Para começar, adicione 70 microlitros de tampão condicionante para cada mililitro da infração do humor ocular sem células. Vórtice as contas de limpeza para misturar completamente. Em seguida, adicione as contas à amostra e, em seguida, vomite a amostra e as misturas de contas.
Centrifugar esta mistura a 3000 G durante 15 minutos à temperatura ambiente. Sem deslocar o pellet, extraia o supernato e, em seguida, adicione um volume igual de tampão de digestão do pellet de urina ao pellet. Pipetar a solução para cima e para baixo para ressuspender o pellet.
Agora adicione proteinase K à mistura de pellets ressuspensos. Incubar a mistura a 55 graus Celsius durante 30 minutos e, em seguida, adicionar um volume igual de tampão de lise genómica à mistura de digestão. Vórtice bem a solução para misturá-la bem.
Agora, coloque a coluna de spin disponível comercialmente em um novo tubo de coleta. Adicione 200 microlitros de tampão de preparação de DNA urinário à coluna de rotação. Centrifugar a 16.000 G durante um minuto à temperatura ambiente e eliminar o fluxo.
Agora pipetar 700 microlitros de DNA urinário lava tampão para a coluna e centrífuga como demonstrado. Depois de descartar o fluxo, transfira a coluna de spin para um tubo de microcentrífuga DNase, livre de RNase. Por último, adicione o volume apropriado de tampão de eluição de ADN directamente à matriz da coluna e deixe-o descansar durante três a cinco minutos à temperatura ambiente e, em seguida, centrifugar novamente para obter ADN livre de células.

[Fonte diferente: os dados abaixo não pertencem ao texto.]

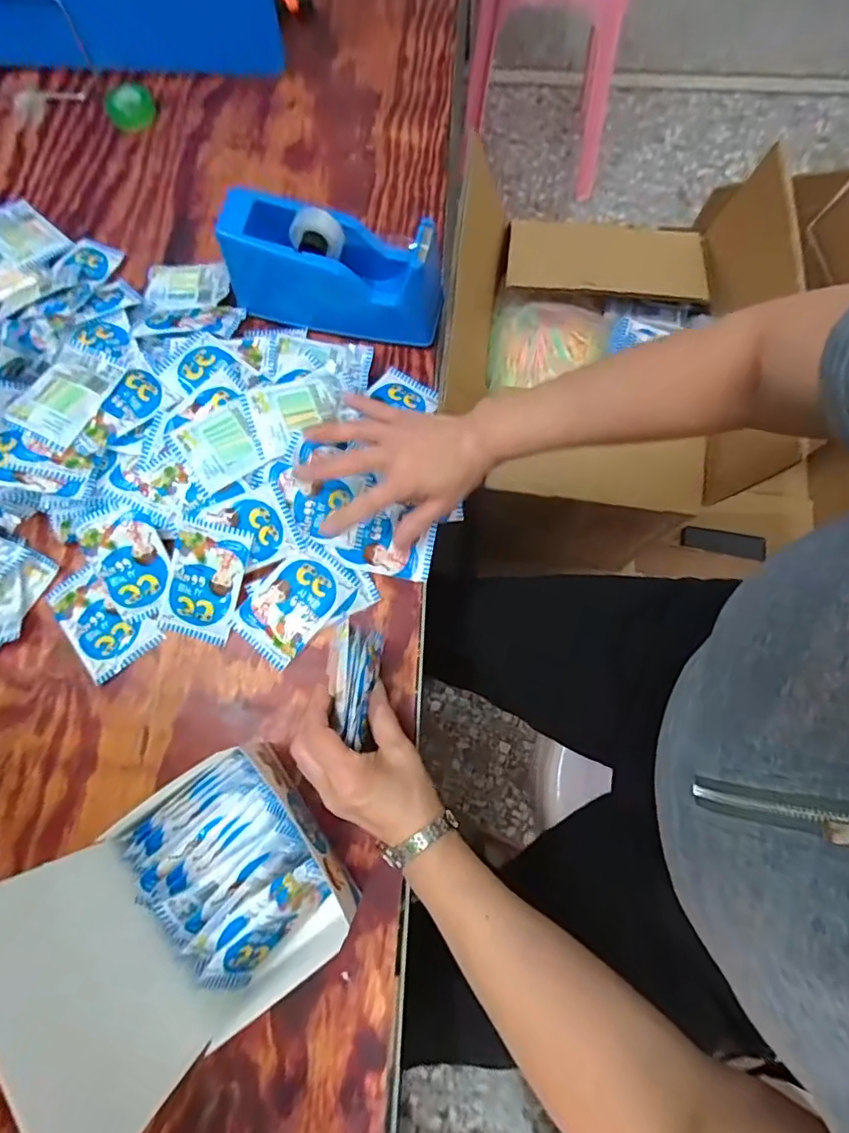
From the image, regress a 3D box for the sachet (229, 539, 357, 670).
[{"bbox_3d":[-0.115,0.031,0.475,0.066,0.013,0.102,39,79,11],"label":"sachet"}]

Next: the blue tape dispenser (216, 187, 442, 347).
[{"bbox_3d":[-0.088,-0.281,0.526,0.208,0.102,0.070,11,75,4],"label":"blue tape dispenser"}]

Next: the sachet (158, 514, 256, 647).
[{"bbox_3d":[-0.193,0.012,0.470,0.065,0.007,0.103,15,93,3],"label":"sachet"}]

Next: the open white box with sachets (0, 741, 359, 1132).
[{"bbox_3d":[-0.133,0.206,0.331,0.117,0.188,0.146,-35,77,-8],"label":"open white box with sachets"}]

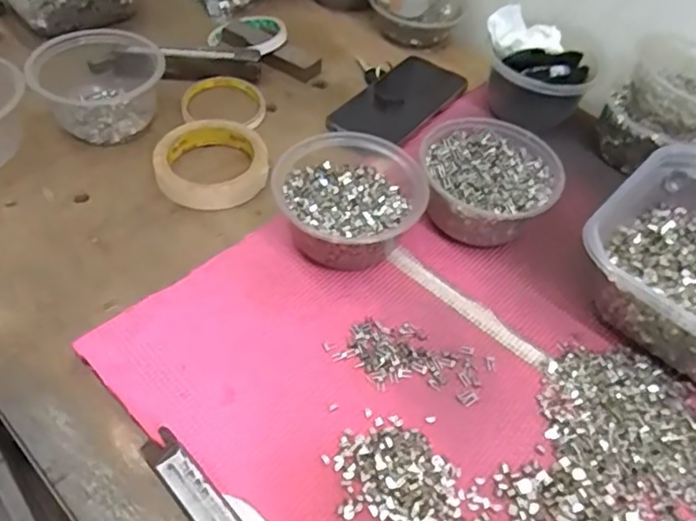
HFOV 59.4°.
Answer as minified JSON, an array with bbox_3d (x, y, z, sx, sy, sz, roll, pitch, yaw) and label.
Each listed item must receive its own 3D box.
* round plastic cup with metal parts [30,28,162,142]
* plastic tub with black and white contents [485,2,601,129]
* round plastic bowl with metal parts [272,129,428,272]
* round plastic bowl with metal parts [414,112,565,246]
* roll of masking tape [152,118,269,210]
[{"bbox_3d":[-0.231,-0.171,0.575,0.109,0.059,0.110,-13,53,-14],"label":"round plastic cup with metal parts"},{"bbox_3d":[0.183,-0.186,0.602,0.109,0.074,0.089,19,52,11],"label":"plastic tub with black and white contents"},{"bbox_3d":[0.002,-0.045,0.487,0.109,0.058,0.115,2,51,-2],"label":"round plastic bowl with metal parts"},{"bbox_3d":[0.115,-0.064,0.515,0.109,0.056,0.114,2,51,-2],"label":"round plastic bowl with metal parts"},{"bbox_3d":[-0.122,-0.089,0.547,0.095,0.021,0.093,2,51,-2],"label":"roll of masking tape"}]

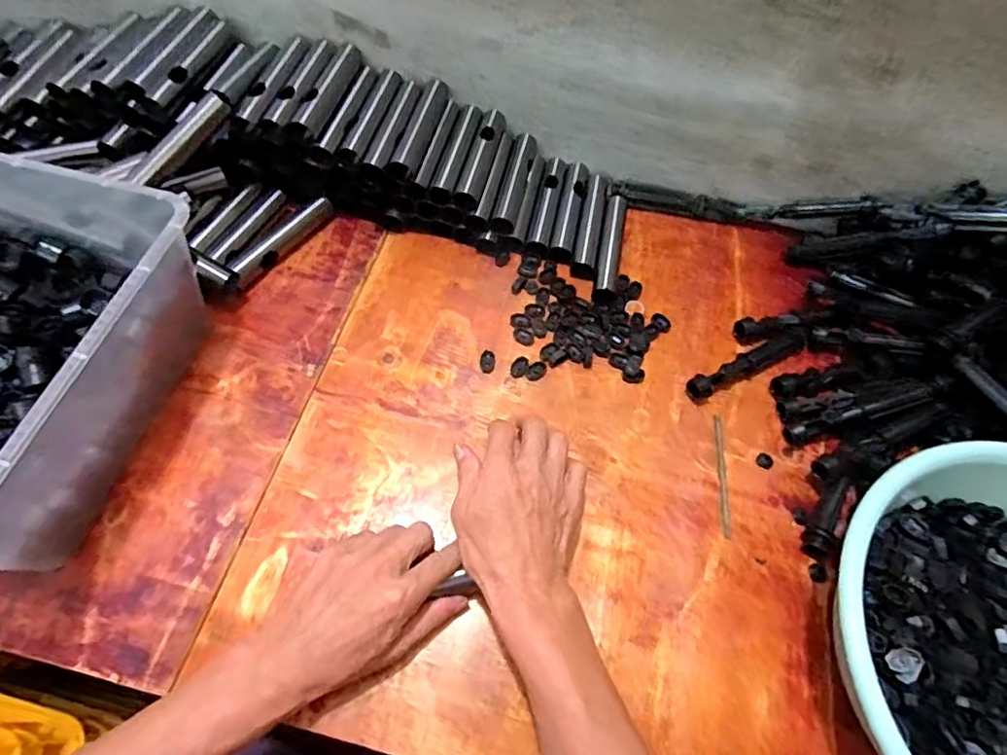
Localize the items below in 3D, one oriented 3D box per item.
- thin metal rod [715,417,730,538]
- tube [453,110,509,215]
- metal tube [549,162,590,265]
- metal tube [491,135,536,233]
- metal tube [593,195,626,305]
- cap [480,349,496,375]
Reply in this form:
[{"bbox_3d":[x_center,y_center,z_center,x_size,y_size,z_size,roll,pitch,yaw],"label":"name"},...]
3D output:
[{"bbox_3d":[0.200,0.088,0.503,0.008,0.004,0.115,8,61,1],"label":"thin metal rod"},{"bbox_3d":[-0.024,-0.239,0.605,0.025,0.022,0.138,15,62,4],"label":"tube"},{"bbox_3d":[0.078,-0.190,0.637,0.027,0.020,0.144,13,61,3],"label":"metal tube"},{"bbox_3d":[0.014,-0.220,0.622,0.025,0.023,0.141,13,61,3],"label":"metal tube"},{"bbox_3d":[0.119,-0.144,0.612,0.022,0.018,0.146,12,61,3],"label":"metal tube"},{"bbox_3d":[-0.016,-0.016,0.544,0.015,0.004,0.025,4,61,-2],"label":"cap"}]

Os rendimentos de DNA de ambos os componentes celulares e livres de células dos fluidos oculares foram semelhantes. Foi realizada análise por PCR dos componentes celulares e livres de células de uma mutação associada ao linfoma vitreorretiniano. Uma maior taxa de mutação estava presente no componente livre de células, como demonstrado por um limiar de ciclo reduzido.